Performances are adequate, no more. Noomi Rapace, so brilliant in the Dragon Tattoo series, mangles lines in an execrable script; for example, the Prometheus has a crew of 17, half of whom are off the ship when she radios back that “I want a full medical team at the cargo bay immediately” to save her expiring lover. Whatever happened to “get the doctor”? Michael Fassbender is being lauded for his performance as Peter O’Toole the Android, and I suppose he’s the best of the bunch. Charlize Theron manages to convey neither steeliness nor coquettishness – damn, I love her too – and her “that’s the natural cycle… father” is one of the least surprising surprises in the history of cinema. Idris Elba, always watchable, is… watchable, I suppose, and the rest are the usual bunch of expendable nobodies, including Scot Kate Dickie whose role, it seems, is that of Sigourney Weaver’s in “Galaxy Quest”, repeating what the computer tells us; “Sterilisation complete: no contaminants present” she says, right after a shot of a pad that reads “Sterilisation complete: no contaminants present”. Why these characters weren’t just dressed in tight fitting red uniforms to indicate they’d be done away with soon I do not know.

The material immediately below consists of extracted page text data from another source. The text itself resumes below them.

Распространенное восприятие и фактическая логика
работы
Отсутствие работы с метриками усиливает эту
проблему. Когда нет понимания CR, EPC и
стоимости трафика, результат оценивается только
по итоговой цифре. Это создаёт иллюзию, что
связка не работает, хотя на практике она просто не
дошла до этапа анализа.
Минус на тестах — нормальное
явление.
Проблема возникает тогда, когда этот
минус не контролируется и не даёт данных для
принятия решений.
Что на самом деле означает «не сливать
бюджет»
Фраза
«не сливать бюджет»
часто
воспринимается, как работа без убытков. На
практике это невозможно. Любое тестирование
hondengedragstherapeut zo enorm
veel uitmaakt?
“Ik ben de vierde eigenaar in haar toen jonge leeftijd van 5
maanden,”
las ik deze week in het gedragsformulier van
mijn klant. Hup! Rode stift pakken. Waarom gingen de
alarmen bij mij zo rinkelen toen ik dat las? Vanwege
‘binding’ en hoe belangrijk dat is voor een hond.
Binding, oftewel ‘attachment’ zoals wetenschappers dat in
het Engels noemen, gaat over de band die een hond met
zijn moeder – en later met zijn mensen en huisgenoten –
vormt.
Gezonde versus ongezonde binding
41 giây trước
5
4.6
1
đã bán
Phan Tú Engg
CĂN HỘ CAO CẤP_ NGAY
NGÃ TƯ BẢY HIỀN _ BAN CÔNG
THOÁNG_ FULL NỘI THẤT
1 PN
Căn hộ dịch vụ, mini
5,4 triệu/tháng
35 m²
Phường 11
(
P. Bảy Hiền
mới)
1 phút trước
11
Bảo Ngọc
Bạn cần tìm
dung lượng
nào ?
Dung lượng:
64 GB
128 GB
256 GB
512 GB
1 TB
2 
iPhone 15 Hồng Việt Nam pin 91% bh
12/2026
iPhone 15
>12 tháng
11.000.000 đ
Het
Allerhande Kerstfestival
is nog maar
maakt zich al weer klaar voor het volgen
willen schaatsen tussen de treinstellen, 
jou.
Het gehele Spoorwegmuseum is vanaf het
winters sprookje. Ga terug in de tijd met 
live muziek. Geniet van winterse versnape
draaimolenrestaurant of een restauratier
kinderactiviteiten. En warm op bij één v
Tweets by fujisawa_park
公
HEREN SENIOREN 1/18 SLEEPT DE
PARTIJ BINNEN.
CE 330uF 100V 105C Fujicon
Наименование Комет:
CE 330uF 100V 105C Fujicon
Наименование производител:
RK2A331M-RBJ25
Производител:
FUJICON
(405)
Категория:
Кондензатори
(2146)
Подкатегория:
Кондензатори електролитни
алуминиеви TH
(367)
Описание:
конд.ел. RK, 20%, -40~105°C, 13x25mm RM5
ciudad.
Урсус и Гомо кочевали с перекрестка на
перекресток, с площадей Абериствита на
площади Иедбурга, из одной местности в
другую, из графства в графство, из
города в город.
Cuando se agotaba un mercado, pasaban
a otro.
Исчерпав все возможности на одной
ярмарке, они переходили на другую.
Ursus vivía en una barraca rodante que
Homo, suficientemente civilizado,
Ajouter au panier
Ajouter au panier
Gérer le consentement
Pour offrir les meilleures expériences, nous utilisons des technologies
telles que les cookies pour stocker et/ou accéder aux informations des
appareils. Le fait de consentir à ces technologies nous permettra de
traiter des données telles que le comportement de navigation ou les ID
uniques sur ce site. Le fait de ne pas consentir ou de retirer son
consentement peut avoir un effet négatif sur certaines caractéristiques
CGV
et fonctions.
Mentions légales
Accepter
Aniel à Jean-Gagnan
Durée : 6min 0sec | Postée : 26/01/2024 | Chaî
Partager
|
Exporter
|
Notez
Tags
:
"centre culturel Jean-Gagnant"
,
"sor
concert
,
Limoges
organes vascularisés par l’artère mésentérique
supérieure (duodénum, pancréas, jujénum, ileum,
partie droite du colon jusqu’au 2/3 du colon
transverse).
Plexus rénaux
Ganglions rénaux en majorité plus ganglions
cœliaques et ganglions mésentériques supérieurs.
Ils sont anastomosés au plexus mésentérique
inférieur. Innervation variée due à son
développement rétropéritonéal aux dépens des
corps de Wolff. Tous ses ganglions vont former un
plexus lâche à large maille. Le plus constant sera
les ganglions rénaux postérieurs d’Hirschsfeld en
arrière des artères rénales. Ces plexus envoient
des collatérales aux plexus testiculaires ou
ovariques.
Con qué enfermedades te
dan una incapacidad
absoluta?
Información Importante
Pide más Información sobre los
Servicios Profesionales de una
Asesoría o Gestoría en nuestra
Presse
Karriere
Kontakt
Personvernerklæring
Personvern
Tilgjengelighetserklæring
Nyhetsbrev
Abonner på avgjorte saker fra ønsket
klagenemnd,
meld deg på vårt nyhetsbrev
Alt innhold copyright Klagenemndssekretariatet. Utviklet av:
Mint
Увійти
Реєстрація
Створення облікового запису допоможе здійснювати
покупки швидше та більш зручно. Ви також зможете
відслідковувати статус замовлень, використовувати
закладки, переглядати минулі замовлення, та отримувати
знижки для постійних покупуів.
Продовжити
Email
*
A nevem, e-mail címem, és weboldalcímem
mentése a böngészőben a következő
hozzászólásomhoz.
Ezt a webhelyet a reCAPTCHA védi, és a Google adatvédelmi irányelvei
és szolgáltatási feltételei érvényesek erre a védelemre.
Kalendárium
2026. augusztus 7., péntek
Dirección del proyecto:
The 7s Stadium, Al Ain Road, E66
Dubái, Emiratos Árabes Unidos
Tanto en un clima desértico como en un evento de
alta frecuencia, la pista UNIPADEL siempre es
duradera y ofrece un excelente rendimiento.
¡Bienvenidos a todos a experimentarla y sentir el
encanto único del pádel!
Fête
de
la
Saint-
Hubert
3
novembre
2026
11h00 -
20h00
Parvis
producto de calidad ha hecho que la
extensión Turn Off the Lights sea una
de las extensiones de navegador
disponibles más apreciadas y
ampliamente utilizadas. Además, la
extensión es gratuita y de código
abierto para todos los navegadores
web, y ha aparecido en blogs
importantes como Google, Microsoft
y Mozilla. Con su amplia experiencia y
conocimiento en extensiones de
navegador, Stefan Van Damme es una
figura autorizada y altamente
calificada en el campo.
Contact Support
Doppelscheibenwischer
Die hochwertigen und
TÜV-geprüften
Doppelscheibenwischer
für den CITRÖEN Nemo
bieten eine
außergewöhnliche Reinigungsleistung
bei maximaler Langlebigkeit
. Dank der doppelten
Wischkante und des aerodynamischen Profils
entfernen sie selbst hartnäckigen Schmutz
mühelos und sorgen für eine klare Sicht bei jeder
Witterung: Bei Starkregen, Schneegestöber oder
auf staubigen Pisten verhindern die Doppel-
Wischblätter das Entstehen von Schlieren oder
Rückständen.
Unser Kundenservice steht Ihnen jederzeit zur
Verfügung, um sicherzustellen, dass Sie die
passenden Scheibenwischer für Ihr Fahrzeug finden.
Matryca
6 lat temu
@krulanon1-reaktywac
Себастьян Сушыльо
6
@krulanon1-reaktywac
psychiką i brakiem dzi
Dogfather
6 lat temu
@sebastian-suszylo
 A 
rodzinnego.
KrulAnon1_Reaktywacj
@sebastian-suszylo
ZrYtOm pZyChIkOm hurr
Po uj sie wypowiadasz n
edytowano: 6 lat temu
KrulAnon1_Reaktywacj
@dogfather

There are some nice nods at the previous films – Fassbender wittily recreating that basketball scene on a bike, for instance – but the potential for any sort of lightness is lost in it’s portentiousness. So all that’s left, then, is the spectacle, and this is where the big let-down occurs in comparison with the original. Should prequels be bigger, more brash, more technologically cool, than the originals? Should they feel more advanced? I don’t know.
But apart from that, the beauty of Alien was its scuzziness, the fact that actors were crawling around a real set, were trapped in real access tubes. The Nostromo was a place of sweaty, dirty fear – an aesthetic that was so brilliantly captured in the “Alien” themed haunted houses that did the rounds for a while – while the world of Prometheus is one of grandeur and scale, and as a result you know it adds up to nothing more than pixels put together on a greenscreen.
A pity. I’d hoped for something with the verve of the first Alien; instead, it’s another CGI blockbuster without a heart to be ripped out of its chest by a wee nasty with an unusual set of chompers.